>> start DOCUMENT SECTION

Whether you’re thinking up a new open source project or building your product roadmap at work, there’s usually some period of time where you’re doing research. It may start with identifying a problem and then lead into a period of research into what solutions (if any) already exist, how they stack up, and what the broader market looks like.
At GitHub, we’re lucky to have an in-house team of researchers and analysts—and, partner with external academic researchers, too. Where our in-house team often tackles shorter duration studies where insights can quickly be reflected in our products, our academic partners typically conduct larger studies that often underscore key data points that inform our work and product strategy.
Today, we wanted to share three separate academic research studies that directly informed how we have built and evolved our community forum tool GitHub Discussions.
Originally the brainchild of our internal product teams, GitHub Discussions was designed to help developers and open source communities shift conversations without a clear, actionable outcome from GitHub Issues to a more open-ended community forum tool—right in GitHub.
Developers and open source maintainers on GitHub told us that issues were becoming a catch-all for conversations, and it was making it difficult to get work done especially as teams and communities continued to grow. We also knew (through our own research) that context switching between forum tools, chat applications, and GitHub was making it harder to get work done and more difficult to centralize OSS communities in one place.
With that, we shipped a beta of GitHub Discussions in 2020 as a way to continue testing our hypotheses on a larger scale.

>> end DOCUMENT SECTION

WHAT TO DO:
1. Restate the GitHub Discussions text from "Today, we wanted" up to and including "tool GitHub Discussions.", swapping "three" for "four".
2. Render the entries from the line with "Consider the image." up to and including the line with "In terms of" as a Markdown table with columns n and Line. Give each non-blank line its own row, numbered in order.

>> start MATERIAL SUPPLIED

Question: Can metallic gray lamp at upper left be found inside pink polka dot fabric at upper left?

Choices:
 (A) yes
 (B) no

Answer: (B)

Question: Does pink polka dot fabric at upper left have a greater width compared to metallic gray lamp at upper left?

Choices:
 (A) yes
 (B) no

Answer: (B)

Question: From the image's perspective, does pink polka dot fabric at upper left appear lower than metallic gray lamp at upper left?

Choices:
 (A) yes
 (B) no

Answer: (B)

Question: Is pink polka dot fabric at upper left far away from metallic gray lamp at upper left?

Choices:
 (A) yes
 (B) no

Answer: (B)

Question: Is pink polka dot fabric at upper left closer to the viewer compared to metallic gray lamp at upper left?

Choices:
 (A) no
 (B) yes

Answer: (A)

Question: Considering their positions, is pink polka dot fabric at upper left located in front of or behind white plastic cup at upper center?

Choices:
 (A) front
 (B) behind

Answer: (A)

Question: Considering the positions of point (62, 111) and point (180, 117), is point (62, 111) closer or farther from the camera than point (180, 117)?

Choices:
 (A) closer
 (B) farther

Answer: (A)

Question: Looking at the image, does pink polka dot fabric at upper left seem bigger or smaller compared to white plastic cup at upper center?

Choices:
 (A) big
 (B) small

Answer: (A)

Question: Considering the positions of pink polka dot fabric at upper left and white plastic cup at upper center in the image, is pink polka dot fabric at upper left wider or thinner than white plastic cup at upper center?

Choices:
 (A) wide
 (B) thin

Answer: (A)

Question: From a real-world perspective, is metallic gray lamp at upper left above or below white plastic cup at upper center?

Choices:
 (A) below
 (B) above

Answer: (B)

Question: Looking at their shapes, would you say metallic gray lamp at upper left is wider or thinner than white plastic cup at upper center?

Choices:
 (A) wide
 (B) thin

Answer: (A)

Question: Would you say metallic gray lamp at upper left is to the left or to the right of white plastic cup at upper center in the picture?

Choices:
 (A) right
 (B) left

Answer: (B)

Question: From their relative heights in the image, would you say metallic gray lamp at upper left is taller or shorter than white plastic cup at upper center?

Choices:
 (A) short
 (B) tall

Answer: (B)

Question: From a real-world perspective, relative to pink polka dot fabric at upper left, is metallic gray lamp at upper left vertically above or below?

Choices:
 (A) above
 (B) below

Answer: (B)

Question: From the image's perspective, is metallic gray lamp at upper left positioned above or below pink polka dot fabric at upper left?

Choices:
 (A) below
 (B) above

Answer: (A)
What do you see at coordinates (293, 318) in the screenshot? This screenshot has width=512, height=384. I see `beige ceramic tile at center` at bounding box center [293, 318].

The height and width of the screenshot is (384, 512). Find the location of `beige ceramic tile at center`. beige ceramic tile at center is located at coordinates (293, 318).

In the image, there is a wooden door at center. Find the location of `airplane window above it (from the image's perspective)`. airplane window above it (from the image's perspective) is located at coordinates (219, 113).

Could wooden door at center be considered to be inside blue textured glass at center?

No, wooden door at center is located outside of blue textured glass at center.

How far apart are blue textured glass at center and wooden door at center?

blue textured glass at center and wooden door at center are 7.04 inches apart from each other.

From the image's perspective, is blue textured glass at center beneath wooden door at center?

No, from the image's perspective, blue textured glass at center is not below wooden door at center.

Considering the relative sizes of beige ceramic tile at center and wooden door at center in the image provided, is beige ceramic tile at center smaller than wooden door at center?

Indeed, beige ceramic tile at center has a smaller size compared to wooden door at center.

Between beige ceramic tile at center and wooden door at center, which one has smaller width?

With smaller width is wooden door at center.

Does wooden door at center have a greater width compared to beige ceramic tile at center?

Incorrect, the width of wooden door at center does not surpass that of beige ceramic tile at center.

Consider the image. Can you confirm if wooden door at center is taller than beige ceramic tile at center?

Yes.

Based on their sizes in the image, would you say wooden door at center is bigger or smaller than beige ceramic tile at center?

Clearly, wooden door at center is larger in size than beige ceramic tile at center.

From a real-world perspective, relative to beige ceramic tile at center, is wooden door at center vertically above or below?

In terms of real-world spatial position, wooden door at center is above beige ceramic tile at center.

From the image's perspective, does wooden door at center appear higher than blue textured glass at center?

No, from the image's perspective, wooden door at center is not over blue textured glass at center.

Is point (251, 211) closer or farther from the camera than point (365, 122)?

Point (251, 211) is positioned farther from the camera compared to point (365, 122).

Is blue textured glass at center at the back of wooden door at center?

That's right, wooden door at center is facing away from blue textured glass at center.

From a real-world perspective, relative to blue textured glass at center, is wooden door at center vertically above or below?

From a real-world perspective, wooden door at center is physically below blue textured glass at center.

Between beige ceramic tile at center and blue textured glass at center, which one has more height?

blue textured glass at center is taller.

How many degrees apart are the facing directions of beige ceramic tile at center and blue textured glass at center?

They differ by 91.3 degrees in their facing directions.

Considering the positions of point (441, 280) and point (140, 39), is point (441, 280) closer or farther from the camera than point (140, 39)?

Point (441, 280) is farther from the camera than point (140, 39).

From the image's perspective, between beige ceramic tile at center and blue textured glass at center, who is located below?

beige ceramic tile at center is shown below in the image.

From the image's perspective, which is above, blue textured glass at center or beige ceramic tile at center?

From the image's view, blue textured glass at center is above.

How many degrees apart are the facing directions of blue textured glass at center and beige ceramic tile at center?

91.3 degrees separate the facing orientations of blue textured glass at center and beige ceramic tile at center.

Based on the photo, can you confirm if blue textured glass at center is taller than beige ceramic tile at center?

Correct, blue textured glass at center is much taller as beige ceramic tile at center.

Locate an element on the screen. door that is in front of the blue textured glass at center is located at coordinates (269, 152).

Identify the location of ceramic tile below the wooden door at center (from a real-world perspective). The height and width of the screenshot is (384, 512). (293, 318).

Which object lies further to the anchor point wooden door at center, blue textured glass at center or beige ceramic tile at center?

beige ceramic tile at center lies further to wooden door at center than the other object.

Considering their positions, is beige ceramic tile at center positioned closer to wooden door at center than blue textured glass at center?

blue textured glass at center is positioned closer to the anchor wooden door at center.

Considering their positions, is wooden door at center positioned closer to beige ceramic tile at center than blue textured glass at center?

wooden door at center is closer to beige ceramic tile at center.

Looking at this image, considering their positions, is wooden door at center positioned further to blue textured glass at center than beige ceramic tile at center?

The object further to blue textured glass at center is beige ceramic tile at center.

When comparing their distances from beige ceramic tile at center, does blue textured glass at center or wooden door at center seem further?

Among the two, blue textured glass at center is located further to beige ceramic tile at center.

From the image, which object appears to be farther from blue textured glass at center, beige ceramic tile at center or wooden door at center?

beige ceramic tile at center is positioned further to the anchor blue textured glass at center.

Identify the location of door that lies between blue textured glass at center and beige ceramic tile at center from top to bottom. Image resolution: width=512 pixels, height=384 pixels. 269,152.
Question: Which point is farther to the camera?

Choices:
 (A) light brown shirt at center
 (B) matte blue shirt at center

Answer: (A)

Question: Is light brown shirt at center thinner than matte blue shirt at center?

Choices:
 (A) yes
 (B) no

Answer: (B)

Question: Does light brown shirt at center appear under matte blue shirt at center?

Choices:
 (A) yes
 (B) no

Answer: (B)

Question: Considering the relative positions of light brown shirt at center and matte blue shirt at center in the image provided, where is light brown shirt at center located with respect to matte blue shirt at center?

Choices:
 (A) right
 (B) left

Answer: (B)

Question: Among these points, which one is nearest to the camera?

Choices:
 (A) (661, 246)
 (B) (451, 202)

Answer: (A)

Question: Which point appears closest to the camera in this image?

>> end MATERIAL SUPPLIED

OUTPUTS BY TASK:
1.
Today, we wanted to share four separate academic research studies that directly informed how we have built and evolved our community forum tool GitHub Discussions.

2.
| n | Line |
|---|---|
| 1 | Consider the image. Can you confirm if wooden door at center is taller than beige ceramic tile at center? |
| 2 | Yes. |
| 3 | Based on their sizes in the image, would you say wooden door at center is bigger or smaller than beige ceramic tile at center? |
| 4 | Clearly, wooden door at center is larger in size than beige ceramic tile at center. |
| 5 | From a real-world perspective, relative to beige ceramic tile at center, is wooden door at center vertically above or below? |
| 6 | In terms of real-world spatial position, wooden door at center is above beige ceramic tile at center. |